● **Working data**
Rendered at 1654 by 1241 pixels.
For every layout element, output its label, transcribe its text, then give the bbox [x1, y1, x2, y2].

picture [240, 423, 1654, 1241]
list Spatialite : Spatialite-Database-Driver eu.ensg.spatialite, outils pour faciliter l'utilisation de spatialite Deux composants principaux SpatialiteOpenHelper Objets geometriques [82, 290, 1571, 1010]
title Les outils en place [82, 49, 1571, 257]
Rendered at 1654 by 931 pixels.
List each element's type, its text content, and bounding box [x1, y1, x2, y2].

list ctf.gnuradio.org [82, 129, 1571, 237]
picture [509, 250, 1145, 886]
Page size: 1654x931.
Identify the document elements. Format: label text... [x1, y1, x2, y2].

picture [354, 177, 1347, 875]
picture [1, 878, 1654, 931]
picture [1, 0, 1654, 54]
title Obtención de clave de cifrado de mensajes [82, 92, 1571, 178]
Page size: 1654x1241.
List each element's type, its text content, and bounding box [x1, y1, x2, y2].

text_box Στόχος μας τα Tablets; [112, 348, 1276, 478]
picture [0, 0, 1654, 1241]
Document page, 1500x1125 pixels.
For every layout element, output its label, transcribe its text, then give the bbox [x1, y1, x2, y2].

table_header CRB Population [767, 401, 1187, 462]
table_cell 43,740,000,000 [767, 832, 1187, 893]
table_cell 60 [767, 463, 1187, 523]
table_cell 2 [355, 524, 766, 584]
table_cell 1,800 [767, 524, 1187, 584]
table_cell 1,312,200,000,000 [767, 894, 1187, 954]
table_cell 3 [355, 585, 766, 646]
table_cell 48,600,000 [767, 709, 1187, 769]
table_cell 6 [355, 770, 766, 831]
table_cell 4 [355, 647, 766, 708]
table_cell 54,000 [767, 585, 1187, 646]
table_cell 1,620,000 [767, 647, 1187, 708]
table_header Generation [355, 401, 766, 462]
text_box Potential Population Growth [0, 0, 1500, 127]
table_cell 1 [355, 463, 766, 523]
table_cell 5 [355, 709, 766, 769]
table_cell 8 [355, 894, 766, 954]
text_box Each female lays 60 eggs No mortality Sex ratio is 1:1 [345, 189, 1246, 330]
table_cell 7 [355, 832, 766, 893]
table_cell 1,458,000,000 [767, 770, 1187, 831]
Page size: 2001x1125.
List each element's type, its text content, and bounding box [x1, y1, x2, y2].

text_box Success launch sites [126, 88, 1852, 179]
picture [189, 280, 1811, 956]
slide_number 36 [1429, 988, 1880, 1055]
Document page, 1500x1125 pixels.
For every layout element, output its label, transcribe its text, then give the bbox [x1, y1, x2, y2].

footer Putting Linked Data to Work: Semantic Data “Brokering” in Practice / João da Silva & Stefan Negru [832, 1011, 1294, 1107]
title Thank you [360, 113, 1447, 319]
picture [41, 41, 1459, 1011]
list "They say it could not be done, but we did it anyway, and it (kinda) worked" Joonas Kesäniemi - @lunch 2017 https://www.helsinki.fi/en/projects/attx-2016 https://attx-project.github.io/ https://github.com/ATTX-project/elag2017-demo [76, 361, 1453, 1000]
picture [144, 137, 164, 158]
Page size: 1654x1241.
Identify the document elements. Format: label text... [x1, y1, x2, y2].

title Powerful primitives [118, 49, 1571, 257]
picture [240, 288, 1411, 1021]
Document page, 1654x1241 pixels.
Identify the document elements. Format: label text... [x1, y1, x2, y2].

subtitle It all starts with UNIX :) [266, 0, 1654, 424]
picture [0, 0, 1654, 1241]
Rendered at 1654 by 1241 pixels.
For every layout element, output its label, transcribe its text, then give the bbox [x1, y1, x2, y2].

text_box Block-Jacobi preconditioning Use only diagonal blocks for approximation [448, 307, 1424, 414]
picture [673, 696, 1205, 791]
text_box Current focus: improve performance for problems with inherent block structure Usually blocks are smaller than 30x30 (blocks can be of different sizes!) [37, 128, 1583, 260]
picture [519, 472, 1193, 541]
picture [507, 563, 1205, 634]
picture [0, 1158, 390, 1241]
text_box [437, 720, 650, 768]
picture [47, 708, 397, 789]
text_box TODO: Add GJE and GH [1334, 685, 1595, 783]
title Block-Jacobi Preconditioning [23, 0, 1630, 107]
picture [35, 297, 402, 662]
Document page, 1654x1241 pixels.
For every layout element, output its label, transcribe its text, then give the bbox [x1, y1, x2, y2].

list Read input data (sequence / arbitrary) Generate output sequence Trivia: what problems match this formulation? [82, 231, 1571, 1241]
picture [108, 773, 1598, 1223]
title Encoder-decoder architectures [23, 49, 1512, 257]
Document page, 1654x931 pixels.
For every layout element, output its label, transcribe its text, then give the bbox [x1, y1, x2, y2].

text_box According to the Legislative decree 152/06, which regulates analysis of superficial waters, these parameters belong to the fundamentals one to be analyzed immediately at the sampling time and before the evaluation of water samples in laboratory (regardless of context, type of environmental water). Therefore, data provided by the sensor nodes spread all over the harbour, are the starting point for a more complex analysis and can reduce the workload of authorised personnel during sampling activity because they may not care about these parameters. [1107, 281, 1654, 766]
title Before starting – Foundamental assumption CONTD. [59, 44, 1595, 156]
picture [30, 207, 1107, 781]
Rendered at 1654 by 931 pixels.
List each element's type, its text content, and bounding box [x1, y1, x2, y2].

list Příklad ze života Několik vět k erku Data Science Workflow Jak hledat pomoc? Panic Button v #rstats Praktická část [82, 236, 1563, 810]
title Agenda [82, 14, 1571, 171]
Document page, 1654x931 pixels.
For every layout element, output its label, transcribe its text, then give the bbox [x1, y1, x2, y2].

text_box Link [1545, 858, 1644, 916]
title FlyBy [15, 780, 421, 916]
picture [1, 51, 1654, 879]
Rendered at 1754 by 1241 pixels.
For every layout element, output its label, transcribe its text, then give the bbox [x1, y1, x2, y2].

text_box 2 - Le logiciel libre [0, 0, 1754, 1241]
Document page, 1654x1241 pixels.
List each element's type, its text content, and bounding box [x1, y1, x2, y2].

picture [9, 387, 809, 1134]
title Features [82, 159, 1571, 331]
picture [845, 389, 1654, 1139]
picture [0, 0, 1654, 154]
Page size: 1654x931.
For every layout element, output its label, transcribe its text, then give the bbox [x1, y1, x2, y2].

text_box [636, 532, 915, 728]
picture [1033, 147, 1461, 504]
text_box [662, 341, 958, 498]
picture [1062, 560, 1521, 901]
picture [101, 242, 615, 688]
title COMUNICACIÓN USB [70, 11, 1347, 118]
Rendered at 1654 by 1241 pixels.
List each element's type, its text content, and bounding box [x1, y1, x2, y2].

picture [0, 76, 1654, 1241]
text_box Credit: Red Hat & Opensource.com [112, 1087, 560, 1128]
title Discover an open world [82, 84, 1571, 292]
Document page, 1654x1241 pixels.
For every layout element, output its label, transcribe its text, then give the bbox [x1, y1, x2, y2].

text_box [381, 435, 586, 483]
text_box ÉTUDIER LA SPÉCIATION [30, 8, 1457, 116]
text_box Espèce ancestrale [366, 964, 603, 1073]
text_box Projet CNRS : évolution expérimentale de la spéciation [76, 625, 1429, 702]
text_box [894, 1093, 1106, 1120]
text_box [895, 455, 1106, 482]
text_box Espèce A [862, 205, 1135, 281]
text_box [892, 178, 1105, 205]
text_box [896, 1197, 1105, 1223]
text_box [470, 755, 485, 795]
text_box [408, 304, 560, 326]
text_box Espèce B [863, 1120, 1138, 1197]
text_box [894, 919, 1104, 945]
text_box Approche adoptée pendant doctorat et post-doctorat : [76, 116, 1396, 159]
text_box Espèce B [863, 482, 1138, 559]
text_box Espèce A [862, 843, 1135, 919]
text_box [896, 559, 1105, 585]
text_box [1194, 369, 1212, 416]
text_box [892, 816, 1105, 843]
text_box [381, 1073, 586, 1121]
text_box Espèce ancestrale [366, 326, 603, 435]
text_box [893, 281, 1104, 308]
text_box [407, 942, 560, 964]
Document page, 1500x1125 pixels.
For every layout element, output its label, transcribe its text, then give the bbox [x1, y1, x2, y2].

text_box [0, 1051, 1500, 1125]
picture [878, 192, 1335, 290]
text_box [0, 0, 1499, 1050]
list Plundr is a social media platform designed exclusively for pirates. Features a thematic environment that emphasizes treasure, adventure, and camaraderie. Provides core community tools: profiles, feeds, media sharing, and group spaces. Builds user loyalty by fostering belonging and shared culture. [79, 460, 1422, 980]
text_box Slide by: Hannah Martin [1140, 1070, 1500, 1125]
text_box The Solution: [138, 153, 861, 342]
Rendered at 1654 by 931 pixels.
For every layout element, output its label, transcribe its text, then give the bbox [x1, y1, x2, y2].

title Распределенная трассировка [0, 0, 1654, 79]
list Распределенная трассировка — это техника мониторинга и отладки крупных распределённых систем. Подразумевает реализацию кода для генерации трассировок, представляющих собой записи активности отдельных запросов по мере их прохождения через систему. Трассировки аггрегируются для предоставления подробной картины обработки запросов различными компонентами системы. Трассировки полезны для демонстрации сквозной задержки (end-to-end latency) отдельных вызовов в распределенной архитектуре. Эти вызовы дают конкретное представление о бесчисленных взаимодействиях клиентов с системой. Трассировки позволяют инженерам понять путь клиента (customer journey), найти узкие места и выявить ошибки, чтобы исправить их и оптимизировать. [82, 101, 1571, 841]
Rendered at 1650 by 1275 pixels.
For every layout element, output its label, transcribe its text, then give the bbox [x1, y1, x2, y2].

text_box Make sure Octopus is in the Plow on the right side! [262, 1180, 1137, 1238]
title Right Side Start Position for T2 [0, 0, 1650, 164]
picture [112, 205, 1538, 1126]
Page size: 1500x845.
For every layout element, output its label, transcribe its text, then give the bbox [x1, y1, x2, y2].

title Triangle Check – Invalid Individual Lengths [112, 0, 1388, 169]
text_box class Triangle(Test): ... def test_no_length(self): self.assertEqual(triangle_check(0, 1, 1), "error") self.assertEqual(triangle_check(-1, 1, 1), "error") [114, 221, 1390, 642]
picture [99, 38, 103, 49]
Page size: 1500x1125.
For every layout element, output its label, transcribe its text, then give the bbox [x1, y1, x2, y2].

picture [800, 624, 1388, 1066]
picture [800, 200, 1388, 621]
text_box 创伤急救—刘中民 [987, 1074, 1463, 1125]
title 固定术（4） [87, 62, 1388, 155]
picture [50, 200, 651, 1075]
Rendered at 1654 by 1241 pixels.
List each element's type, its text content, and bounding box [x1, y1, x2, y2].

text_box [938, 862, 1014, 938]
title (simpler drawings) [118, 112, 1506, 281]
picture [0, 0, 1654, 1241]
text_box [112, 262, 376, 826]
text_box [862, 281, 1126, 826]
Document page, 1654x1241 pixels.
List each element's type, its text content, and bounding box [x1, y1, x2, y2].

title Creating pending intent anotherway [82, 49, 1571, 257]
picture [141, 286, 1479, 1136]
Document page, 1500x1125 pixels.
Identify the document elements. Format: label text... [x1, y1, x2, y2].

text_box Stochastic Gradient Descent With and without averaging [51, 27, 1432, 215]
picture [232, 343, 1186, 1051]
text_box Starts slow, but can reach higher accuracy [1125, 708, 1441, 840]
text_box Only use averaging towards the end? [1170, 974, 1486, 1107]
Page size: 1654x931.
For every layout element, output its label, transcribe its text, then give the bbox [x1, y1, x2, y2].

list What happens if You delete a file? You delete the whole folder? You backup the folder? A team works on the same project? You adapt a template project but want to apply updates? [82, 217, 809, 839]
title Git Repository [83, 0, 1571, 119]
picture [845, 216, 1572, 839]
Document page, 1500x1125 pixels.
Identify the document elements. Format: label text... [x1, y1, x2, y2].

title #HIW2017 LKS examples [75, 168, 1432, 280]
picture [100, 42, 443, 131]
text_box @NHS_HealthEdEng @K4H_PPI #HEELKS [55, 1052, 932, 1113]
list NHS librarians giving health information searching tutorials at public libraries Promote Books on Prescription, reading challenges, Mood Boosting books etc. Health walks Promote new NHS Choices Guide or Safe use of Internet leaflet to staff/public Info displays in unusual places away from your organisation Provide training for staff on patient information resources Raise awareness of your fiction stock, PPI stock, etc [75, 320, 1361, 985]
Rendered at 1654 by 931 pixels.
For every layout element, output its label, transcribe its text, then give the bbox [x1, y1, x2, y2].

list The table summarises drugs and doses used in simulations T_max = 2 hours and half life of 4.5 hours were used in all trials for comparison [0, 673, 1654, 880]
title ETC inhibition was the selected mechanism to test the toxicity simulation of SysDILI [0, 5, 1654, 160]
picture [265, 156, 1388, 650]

● **Written instruction**
Write out, unchanged, the lines above, starting with the line containing "Rendered at 1754 by 1241 pixels." and running through the line containing "picture [0, 0, 1654, 154]".

● **Solution for this task**
Rendered at 1754 by 1241 pixels.
For every layout element, output its label, transcribe its text, then give the bbox [x1, y1, x2, y2].

text_box 2 - Le logiciel libre [0, 0, 1754, 1241]
Document page, 1654x1241 pixels.
List each element's type, its text content, and bounding box [x1, y1, x2, y2].

picture [9, 387, 809, 1134]
title Features [82, 159, 1571, 331]
picture [845, 389, 1654, 1139]
picture [0, 0, 1654, 154]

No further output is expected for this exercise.